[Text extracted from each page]

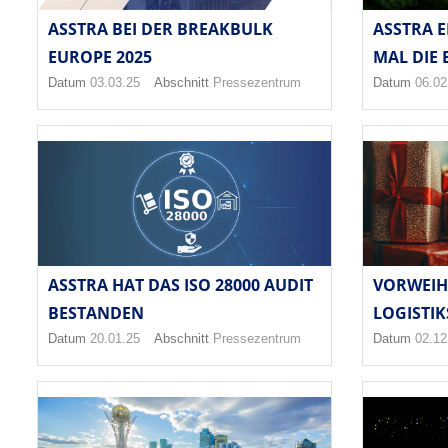
ASSTRA BEI DER BREAKBULK
ASSTRA E
EUROPE 2025
MAL DIE E
Datum
03.03.25
Abschnitt
Pressezentrum
Datum
06.02
ASSTRA HAT DAS ISO 28000 AUDIT
VORWEIH
BESTANDEN
LOGISTIK
Datum
20.01.25
Abschnitt
Pressezentrum
Datum
02.12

Exercise. Rewrite the lines above as a JSON list of strings with one string per line. Skip blank lines and leave the pictures out.

Task result.
[
  "ASSTRA BEI DER BREAKBULK",
  "ASSTRA E",
  "EUROPE 2025",
  "MAL DIE E",
  "Datum",
  "03.03.25",
  "Abschnitt",
  "Pressezentrum",
  "Datum",
  "06.02",
  "ASSTRA HAT DAS ISO 28000 AUDIT",
  "VORWEIH",
  "BESTANDEN",
  "LOGISTIK",
  "Datum",
  "20.01.25",
  "Abschnitt",
  "Pressezentrum",
  "Datum",
  "02.12"
]